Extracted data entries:
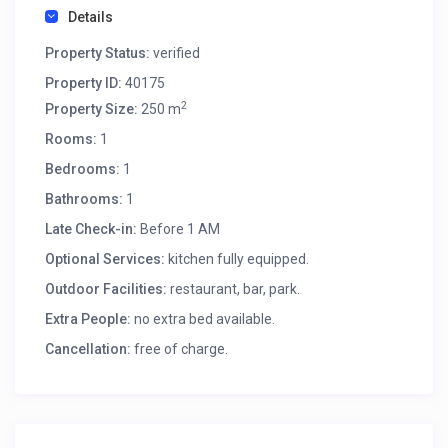
Details
Property Status:
verified
Property ID:
40175
2
Property Size:
250 m
Rooms:
1
Bedrooms:
1
Bathrooms:
1
Late Check-in:
Before 1 AM
Optional Services:
kitchen fully equipped.
Outdoor Facilities:
restaurant, bar, park.
Extra People:
no extra bed available.
Cancellation:
free of charge.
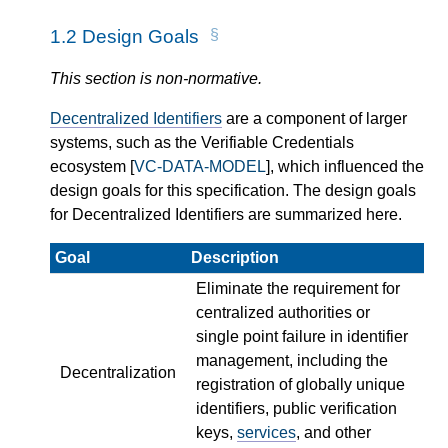
1.2
Design Goals
This section is non-normative.
Decentralized Identifiers
are a component of larger
systems, such as the Verifiable Credentials
ecosystem [
VC-DATA-MODEL
], which influenced the
design goals for this specification. The design goals
for Decentralized Identifiers are summarized here.
Goal
Description
Eliminate the requirement for
centralized authorities or
single point failure in identifier
management, including the
Decentralization
registration of globally unique
identifiers, public verification
keys,
services
, and other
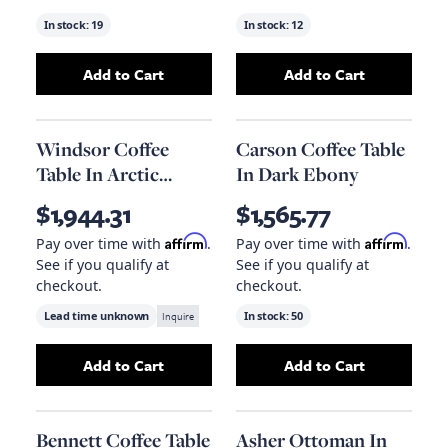
In stock:
19
In stock:
12
Add to Cart
Add to Cart
Add
Connor Coffee Table In Misted Ash
Add
Zurich Coffe
to you
Windsor Coffee
Carson Coffee Table
Table In Arctic
In Dark Ebony
Marble And Aged
$1,944.31
$1,565.77
Ash
Affirm
Affirm
Pay over time with
.
Pay over time with
.
See if you qualify at
See if you qualify at
checkout.
checkout.
Lead time unknown
Inquire
In stock:
50
Add to Cart
Add to Cart
Add
Windsor Coffee Table In Arctic Marble A
Add
Carson Coffe
Bennett Coffee Table
Asher Ottoman In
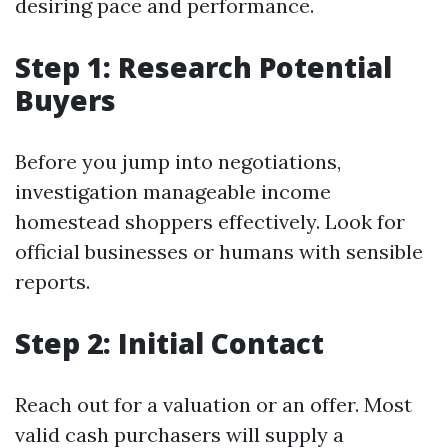
desiring pace and performance.
Step 1: Research Potential
Buyers
Before you jump into negotiations,
investigation manageable income
homestead shoppers effectively. Look for
official businesses or humans with sensible
reports.
Step 2: Initial Contact
Reach out for a valuation or an offer. Most
valid cash purchasers will supply a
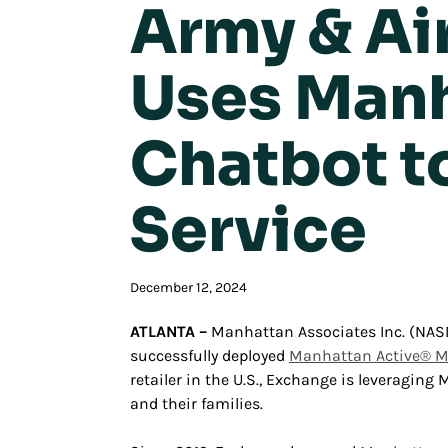
Army & Ai
Uses Manh
Chatbot t
Service
December 12, 2024
ATLANTA –
Manhattan Associates Inc. (NA
successfully deployed
Manhattan Active® 
retailer in the U.S., Exchange is leveragin
and their families.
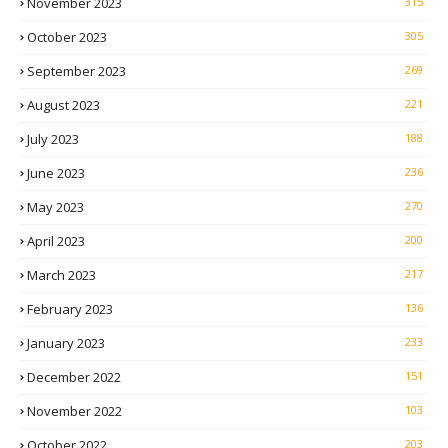
November 2023
315
October 2023
305
September 2023
269
August 2023
221
July 2023
188
June 2023
236
May 2023
270
April 2023
200
March 2023
217
February 2023
136
January 2023
233
December 2022
151
November 2022
103
October 2022
203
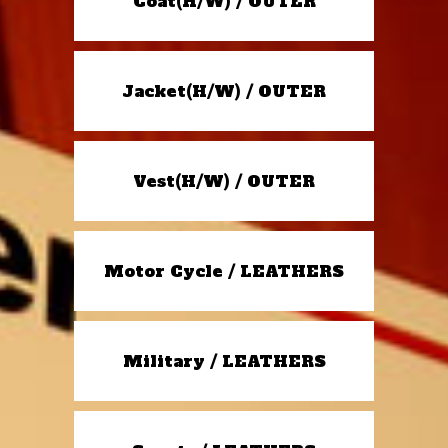
Coat(H/W) / OUTER
Jacket(H/W) / OUTER
Vest(H/W) / OUTER
Motor Cycle / LEATHERS
Military / LEATHERS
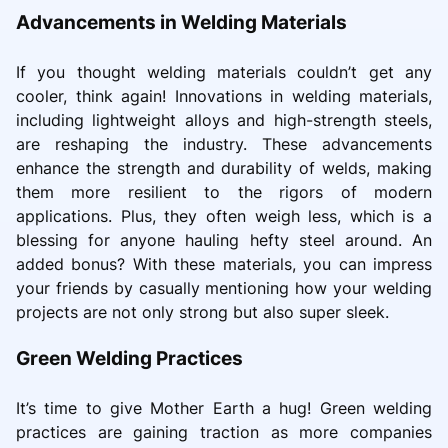
Advancements in Welding Materials
If you thought welding materials couldn’t get any
cooler, think again! Innovations in welding materials,
including lightweight alloys and high-strength steels,
are reshaping the industry. These advancements
enhance the strength and durability of welds, making
them more resilient to the rigors of modern
applications. Plus, they often weigh less, which is a
blessing for anyone hauling hefty steel around. An
added bonus? With these materials, you can impress
your friends by casually mentioning how your welding
projects are not only strong but also super sleek.
Green Welding Practices
It’s time to give Mother Earth a hug! Green welding
practices are gaining traction as more companies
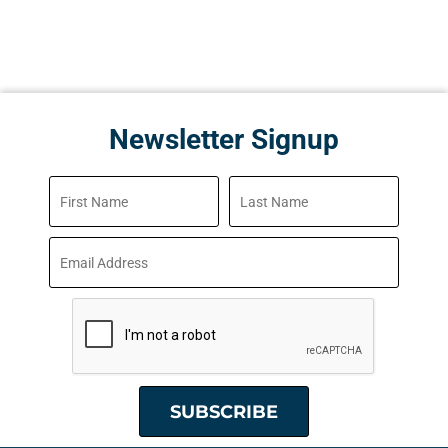
Newsletter Signup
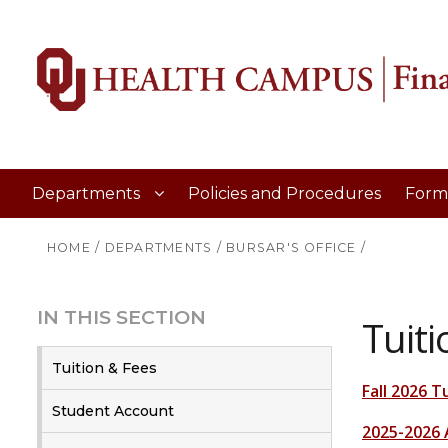
Departments
Policies and Procedures
Form
HOME
/
DEPARTMENTS
/
BURSAR'S OFFICE
/
IN THIS SECTION
Tuiti
Tuition & Fees
Fall 2026 T
Student Account
2025-2026 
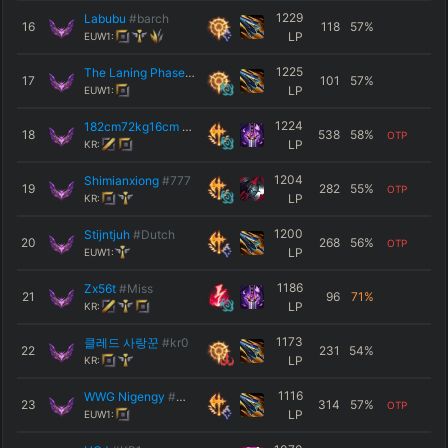
1229
Labubu
#barch
16
118
57
%
LP
EUW1:
1225
The Laning Phase
#EUW
17
101
57
%
LP
EUW1:
1224
182cm72kg16cm
#김수완
18
538
58
%
OTP
LP
KR:
1204
Shimianxiong
#777
19
282
55
%
OTP
LP
KR:
1200
Stijntjuh
#Dutch
20
268
56
%
OTP
LP
EUW1:
1186
Zx56t
#Miss
21
96
71
%
LP
KR:
1173
클레드 사랑꾼
#kr0
22
231
54
%
LP
KR:
1116
WWG Nigengy
#WWG
23
314
57
%
OTP
LP
EUW1:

=== WORK INSTRUCTION ===
In the copy, omit the pictures and reproduce every entry exactly.

=== REPLY ===
Details
Property Status:
verified
Property ID:
40175
2
Property Size:
250 m
Rooms:
1
Bedrooms:
1
Bathrooms:
1
Late Check-in:
Before 1 AM
Optional Services:
kitchen fully equipped.
Outdoor Facilities:
restaurant, bar, park.
Extra People:
no extra bed available.
Cancellation:
free of charge.
1.2
Design Goals
This section is non-normative.
Decentralized Identifiers
are a component of larger
systems, such as the Verifiable Credentials
ecosystem [
VC-DATA-MODEL
], which influenced the
design goals for this specification. The design goals
for Decentralized Identifiers are summarized here.
Goal
Description
Eliminate the requirement for
centralized authorities or
single point failure in identifier
management, including the
Decentralization
registration of globally unique
identifiers, public verification
keys,
services
, and other
In stock:
19
In stock:
12
Add to Cart
Add to Cart
Add
Connor Coffee Table In Misted Ash
Add
Zurich Coffe
to you
Windsor Coffee
Carson Coffee Table
Table In Arctic
In Dark Ebony
Marble And Aged
$1,944.31
$1,565.77
Ash
Affirm
Affirm
Pay over time with
.
Pay over time with
.
See if you qualify at
See if you qualify at
checkout.
checkout.
Lead time unknown
Inquire
In stock:
50
Add to Cart
Add to Cart
Add
Windsor Coffee Table In Arctic Marble A
Add
Carson Coffe
Bennett Coffee Table
Asher Ottoman In
desiring pace and performance.
Step 1: Research Potential
Buyers
Before you jump into negotiations,
investigation manageable income
homestead shoppers effectively. Look for
official businesses or humans with sensible
reports.
Step 2: Initial Contact
Reach out for a valuation or an offer. Most
valid cash purchasers will supply a
Army & Ai
Uses Manh
Chatbot t
Service
December 12, 2024
ATLANTA –
Manhattan Associates Inc. (NA
successfully deployed
Manhattan Active® 
retailer in the U.S., Exchange is leveragin
and their families.
November 2023
315
October 2023
305
September 2023
269
August 2023
221
July 2023
188
June 2023
236
May 2023
270
April 2023
200
March 2023
217
February 2023
136
January 2023
233
December 2022
151
November 2022
103
October 2022
203
Coat(H/W) / OUTER
Jacket(H/W) / OUTER
Vest(H/W) / OUTER
Motor Cycle / LEATHERS
Military / LEATHERS
Advancements in Welding Materials
If you thought welding materials couldn’t get any
cooler, think again! Innovations in welding materials,
including lightweight alloys and high-strength steels,
are reshaping the industry. These advancements
enhance the strength and durability of welds, making
them more resilient to the rigors of modern
applications. Plus, they often weigh less, which is a
blessing for anyone hauling hefty steel around. An
added bonus? With these materials, you can impress
your friends by casually mentioning how your welding
projects are not only strong but also super sleek.
Green Welding Practices
It’s time to give Mother Earth a hug! Green welding
practices are gaining traction as more companies
Newsletter Signup
Departments
Policies and Procedures
Form
HOME
/
DEPARTMENTS
/
BURSAR'S OFFICE
/
IN THIS SECTION
Tuiti
Tuition & Fees
Fall 2026 T
Student Account
2025-2026 
1229
Labubu
#barch
16
118
57
%
LP
EUW1:
1225
The Laning Phase
#EUW
17
101
57
%
LP
EUW1:
1224
182cm72kg16cm
#김수완
18
538
58
%
OTP
LP
KR:
1204
Shimianxiong
#777
19
282
55
%
OTP
LP
KR:
1200
Stijntjuh
#Dutch
20
268
56
%
OTP
LP
EUW1:
1186
Zx56t
#Miss
21
96
71
%
LP
KR:
1173
클레드 사랑꾼
#kr0
22
231
54
%
LP
KR:
1116
WWG Nigengy
#WWG
23
314
57
%
OTP
LP
EUW1:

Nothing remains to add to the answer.